Nothing wrong with trying it, but I wouldn't assume it will work.

You might be better off loosening the cable (best: by unhooking it from the cable stops along the top tube) and use oil to work the dirt out of the housing by pulling the cable just a few inches out of the lever body and then back in. This is half assed, but so is what you were planning. 

Really, it would be best to replace both cable and housing, but my suggestion is less invasive then pulling the cable all the way out, and will probably work just as well.


----------



## cxwrench (Nov 9, 2004)

it's a SHIFTER. 

yes, you can easily replace the cable w/o unwrapping the bar tape...BUT...if your cable is that dirty and it's messing up the way your brake works that badly, you need to replace the housing as well as the cable. much more wear takes place in the liner of the housing than the cable. you can throw a new cable in and i'd bet that not much will change. replace both.


----------



## Risk3233 (Nov 29, 2010)

I was able to change the cable without removing the tape. You have to press the lever and move it too the side kinda like doing a gear change. Tie the lever in place with a string. You can see the housing hole once the lever is out of the way. I recently did this. It was much easier than I thought.


----------



## wallycharlo (Jan 8, 2010)

*...*

Thanks a lot guys.

Hmmm, I was actually going to use the word 'shifter' but I had seen the word 'brifter' used quite a bit on here which seemed to make sense somehow ! 

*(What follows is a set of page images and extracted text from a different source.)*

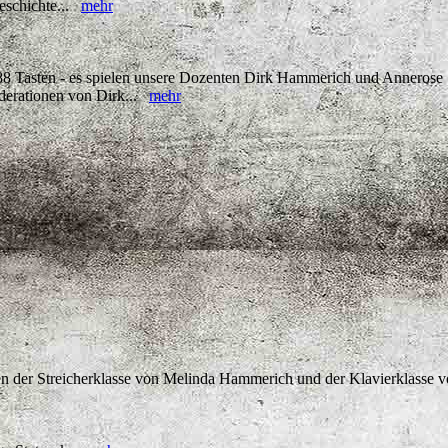
Geschichte...
mehr
8 Tasten - es spielen unsere Dozenten Dirk Hammerich und Annerose
derationen von Dirk...
mehr
nnen der Streicherklasse von Melinda Hammerich und der Klavierklass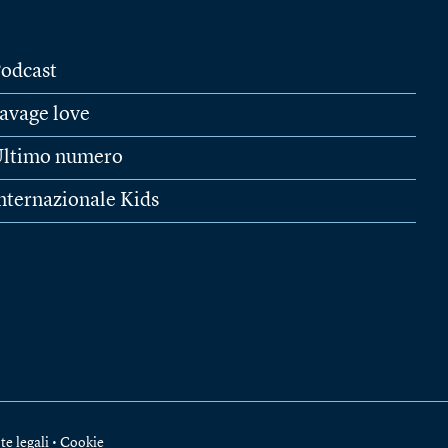
odcast
avage love
ltimo numero
nternazionale Kids
te legali
•
Cookie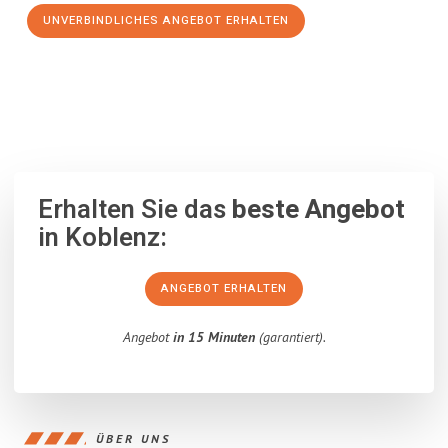
UNVERBINDLICHES ANGEBOT ERHALTEN
100% unverbindlich
– Garantiert eine Antwort
innerhalb von 15
Minuten
.
Erhalten Sie das
beste Angebot
in Koblenz:
ANGEBOT ERHALTEN
Angebot
in 15 Minuten
(garantiert).
ÜBER UNS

Yeah, I know it's halfassed what I'm doing and that the proper road to go down would be changing out the housing as well ... Guess i'll have to go down this road anyway if the quick and dirty attempt is not helping. 

By the way, can someome give me a ballpark of what the LBS would charge for replacing housing/cable/bartape?

cheers ... Wally


----------



## rx-79g (Sep 14, 2010)

wallycharlo said:


> Thanks a lot guys.
> 
> Hmmm, I was actually going to use the word 'shifter' but I had seen the word 'brifter' used quite a bit on here which seemed to make sense somehow !
> 
> ...


"Brifter" is only a stupid word for something that is both brake and shifter if "freehub" and "barcon" are also stupid. Watch out for up and coming offensive terms like "barstem".

At a shop, tape is $15, maybe $8 for cable and housing, $20-$30 labor. Decent tape can be pealed back and rewrapped, so you don't have to replace it just to replace a cable.


----------